Я кивнул. Но всё же я был очень доволен. Даже счастлив. Начальник взял меня с собой. Он говорил со мной серьёзно. Он заботился обо мне. И заботился тоже, как надо, серьёзно. Да, к тому же, я пять секунд видел голую женщину на экране…

Так я перешёл в заветный клуб.

— Ну, как успехи, дядя? Чего наснимал? — спросил меня на следующей неделе, после посещения киноклуба Владимир Лаврентьевич, когда я рассматривал на просвет свежепроявленную плёнку.
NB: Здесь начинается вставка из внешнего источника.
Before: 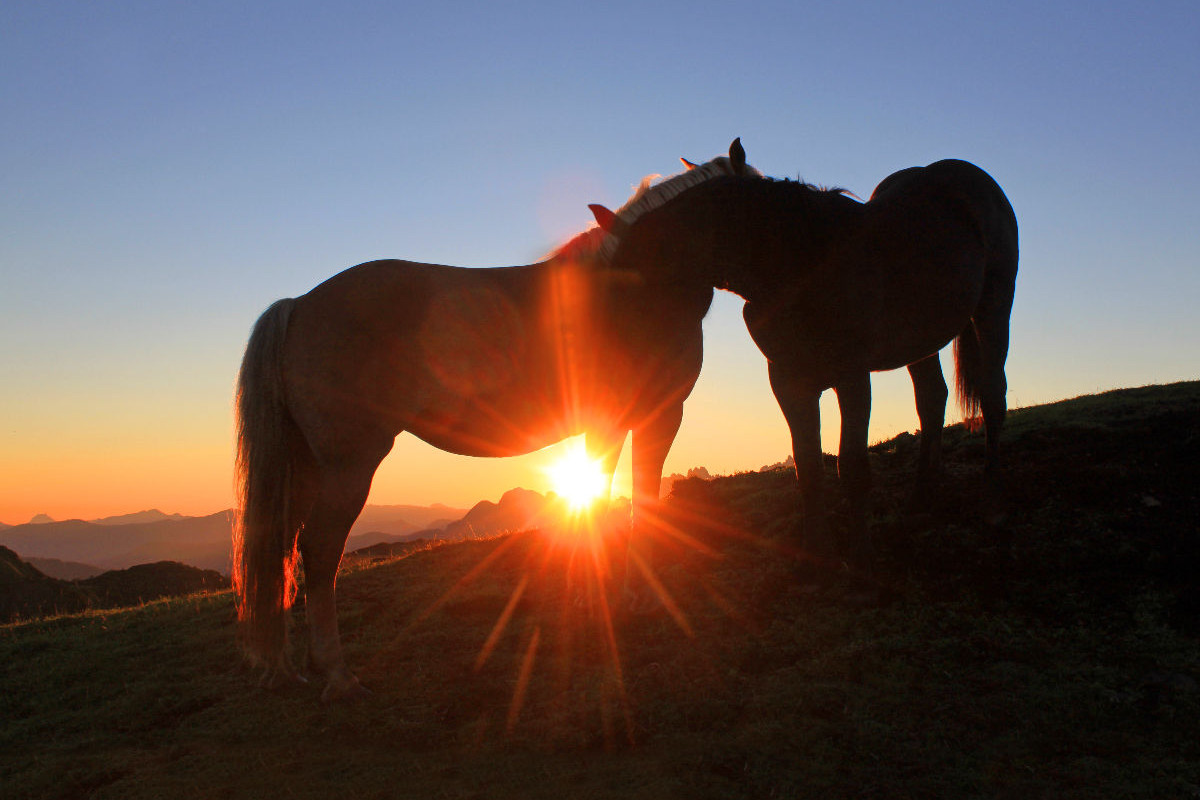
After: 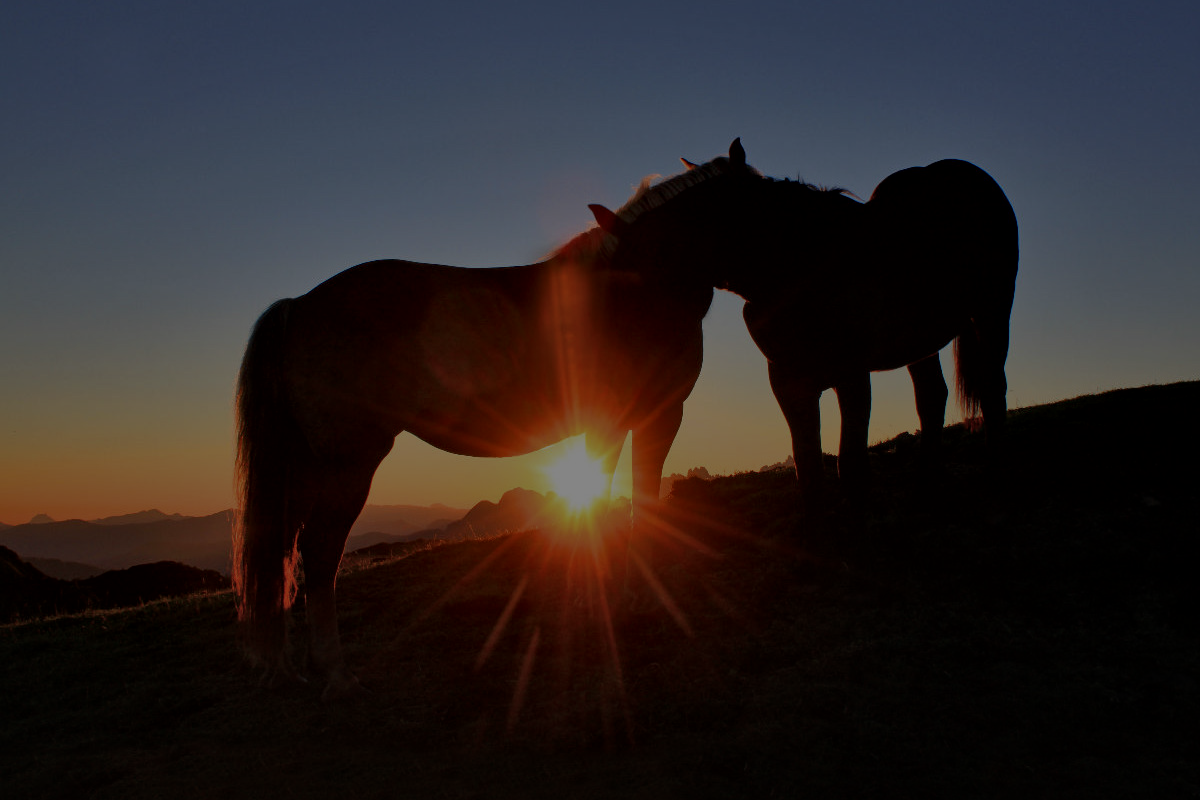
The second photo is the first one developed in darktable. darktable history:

Тут надо сказать, что выдающихся успехов я, как фотограф, не добился. Я вообще никакими фотодостижениями Владимира Лаврентьевича или, как мы его называли, Начальника, не порадовал. У меня не получалось. Я не чувствовал света, не видел того, что видит настоящий фотограф, казалось бы, в обычной ситуации, неожиданно вскидывающий фотоаппарат… Я не чувствовал момента жизни, как надо фотографу, и не различал людей, которые на фотографиях были выразительными, а в жизни вовсе даже нет. Я тогда переживал ужасно. Я сам понимал, что у меня ничего не получается, и видел огорчённое лицо Начальника. Но теперь я этому рад. Потому что Начальник потратил на меня гораздо больше времени, чем на тех, кто свет чувствовал, всё видел, и у кого к фотографии был талант.
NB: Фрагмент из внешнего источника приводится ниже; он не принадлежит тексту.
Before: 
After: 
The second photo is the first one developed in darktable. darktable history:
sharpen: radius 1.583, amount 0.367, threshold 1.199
— Вот скажи мне, зачем ты фотографировал эти качели? — спрашивал он меня, рассматривая мои снимки. — Или вот этот грузовик зачем снимал, а?

— Качели забавные, — говорил я печально, — а грузовик мощный, страшный.
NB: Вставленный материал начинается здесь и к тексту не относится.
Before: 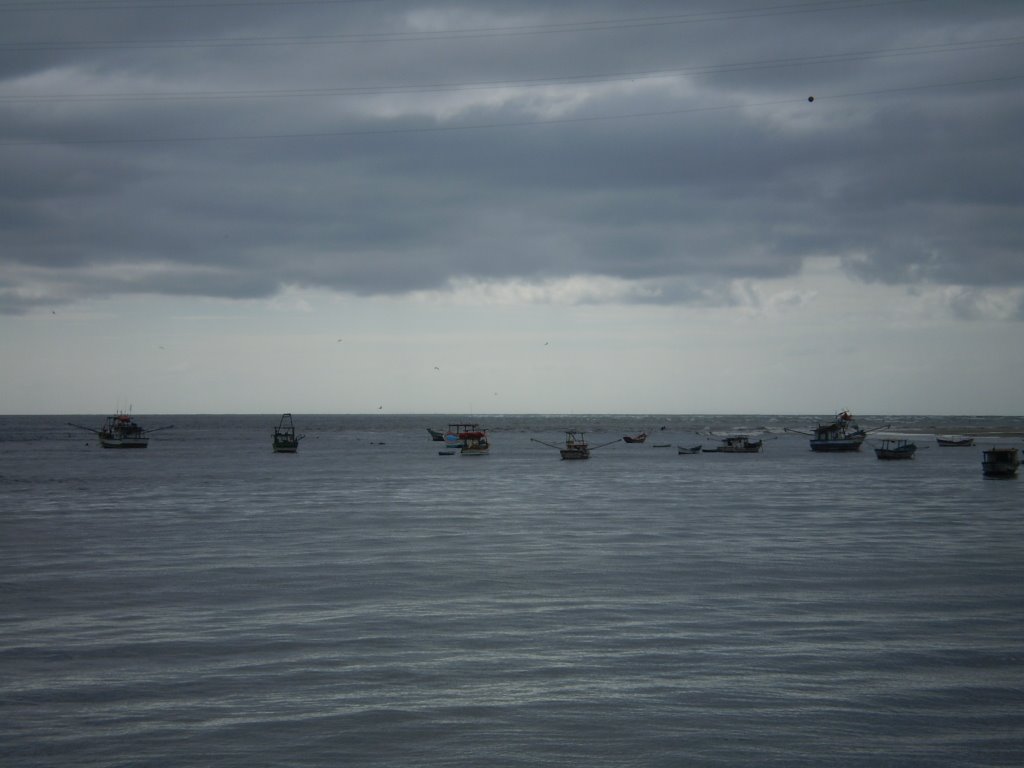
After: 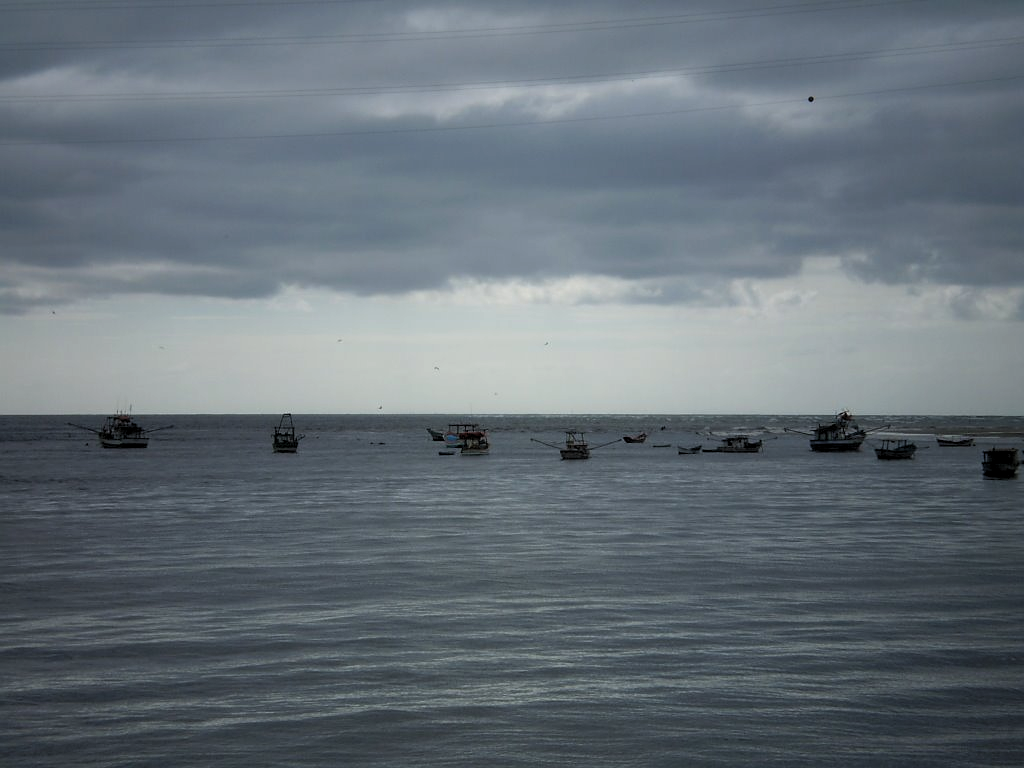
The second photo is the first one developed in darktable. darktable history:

— Конечно, качели забавные, а грузовик мощный, — почти отчаянно говорил Начальник. — Но они сами по себе такие. Качели забавные, а фотография твоя не забавная, понимаешь? Ты же не грузовик должен фотографировать, а сделать фотографию, на которой будет грузовик. Грузовик, который мимо тебя ехал, был большой, мощный и страшный. А фотография у тебя никакая. Тебе было страшно, громко, ты видел мощь этого грузовика, так? А как это можно увидеть на фотографии? На твоей фотографии не видно, что грузовик мощный. И что тебе страшно, тоже не видно. Ничего не видно! Только вот грузовик и всё. Или вот качели в саду. Сами они забавные. Наверное, забавные. А фотография у тебя скучная, неживая… никакая! — он горячился и тыкал пальцем в мои снимки. — Я должен чувствовать, видеть и понимать, почему ты снял то или другое, какое у тебя было настроение, что ты почувствовал, что ты увидел в этих качелях или в этом, чёртовом, грузовике. В твоей фотографии должно чувствоваться, что ты этим хотел сказать, какие переживания передать, — тут он налил себе чаю, хотел отпить, но не отпил, а поставил чашку на стол. — Все ходят по одному и тому же городу, полю или лесу. Все! И никто ничего не видит. А ты должен увидеть, как тут упал свет, как солнце отразилось в стекле троллейбуса, как заблестели капельки росы на паутине в траве, как, чёрт возьми, улыбается девушка, которая сидит на остановке и чего-то ждёт. Но ты должен не это всё сфотографировать, а сделать фотографию. Ты должен сразу видеть, стараться увидеть, как это будет всё на фотографии, а не как оно есть на самом деле. Если просто смотреть в окно, там за окном что? Ну, что там за окном?

— Пейзаж, — нехотя ответил я.

— Пейзаж? — передразнил он. — Там жизнь, а не пейзаж. В жизни за окном композиции нет. А в пейзаже композиция есть. Вот ты сними то, в чем композиции нет так, чтобы композиция получилась. Запомни, ты не жизнь фотографируешь. Ты делаешь фотографию. И нужно, чтобы фотография была живая. Но она живёт по другим законам. А-а-а! — он махнул рукой. — Да что я бьюсь с тобой. Если ты этого не чувствуешь, значит, я тебе ничего объяснить не смогу.